Patricia Karvelas: No, no, but on the principles, because it is a really important story. I think on the principle-


Simon Birmingham: So is the amount of tax Australians pay, Patricia.


Patricia Karvelas: Both are.


Simon Birmingham: So is Prime Minister Sogavare visit to Australia.


Patricia Karvelas: All three are. Okay, we can go through this. But this is my question-


Simon Birmingham: And as Shadow Foreign Minister and the Leader of the Opposition in the Senate. I follow those issues more closely than I do employment decisions of the AFL.


Patricia Karvelas: Okay. Let me ask you this then on another issue I know you’ve been following. You’ve called comments by New South Wales Liberal Party vice President Tina McQueen celebrating the defeat of moderates at the election offensive and disloyal. Should she resign?

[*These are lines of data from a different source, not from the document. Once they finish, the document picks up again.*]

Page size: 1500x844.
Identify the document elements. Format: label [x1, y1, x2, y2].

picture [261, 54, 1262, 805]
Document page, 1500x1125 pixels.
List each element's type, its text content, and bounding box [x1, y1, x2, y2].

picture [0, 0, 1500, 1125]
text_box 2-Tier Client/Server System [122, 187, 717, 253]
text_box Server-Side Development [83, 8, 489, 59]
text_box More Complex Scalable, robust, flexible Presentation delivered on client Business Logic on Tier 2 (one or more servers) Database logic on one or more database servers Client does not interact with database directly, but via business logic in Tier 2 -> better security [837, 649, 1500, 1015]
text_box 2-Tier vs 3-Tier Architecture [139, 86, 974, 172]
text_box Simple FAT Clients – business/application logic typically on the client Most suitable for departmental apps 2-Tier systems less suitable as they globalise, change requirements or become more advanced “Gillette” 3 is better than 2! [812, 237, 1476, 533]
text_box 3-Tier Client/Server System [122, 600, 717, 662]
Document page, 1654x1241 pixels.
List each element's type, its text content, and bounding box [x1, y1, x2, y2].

Simon Birmingham: Yes, that would be a far better thing for her to do if she doesn’t want to support endorsed Liberal candidates, sitting Liberals MPs. Then she shouldn’t be sitting around the federal executive table of the Liberal Party.


Patricia Karvelas: If she doesn’t resign, what do you do?


Simon Birmingham: Well, I certainly won’t be supporting her re-election if she can contest the position again.


Patricia Karvelas: Well, you’re a moderate, so that makes sense. Like for anyone who knows the sort of factions and they do exist in your party, too. So, of course, you won’t be supporting her. But if she is successful again, how do you go forward with a vice president of your party who doesn’t actually believe that some of your MP should have, should have won actually wants them not to be in the parliament?


Simon Birmingham: Well that’s why I think she should reflect upon her position and that her position is untenable.


Patricia Karvelas: Have you talked to Peter Dutton about it?


Simon Birmingham: I won’t go into my private conversations there. But my position I’ve just made very clear and it is well known.


Patricia Karvelas: What problems does it cause you to have her there?


Simon Birmingham: Well, Patricia, I don’t think it causes any day-to-day issues. The problem, though, that the team has shown is, is of course, that she talks too widely about these sorts of views and obviously isn’t willing to support the broad church approach that, as John Howard has emphasised time and time again, is what has made the Liberal Party so successful over the years.


Patricia Karvelas: There are some that are saying that those seats, the so-called teal seats, are no longer winnable for the Liberal Party. Can you win government without those seats?


Simon Birmingham: But, Patricia, my view is that we’ve got to appeal to a broad base of voters to be able to win. That’s pretty clear based on how we’ve constructed majorities in the past. And so, I don’t look per say at Teal seats as such. There are seats like Bennelong that we lost, seats like Higgins, that we lost to the Labor Party, seats that we lost to the Greens in Brisbane. We have to make sure we’re in a position to win seats back off of Labor and the Greens as well as the Teals if we are to form a majority government in the future.


Patricia Karvelas: Simon Birmingham, thank you so much for joining us this morning.


Simon Birmingham: Thanks, Patricia. My pleasure.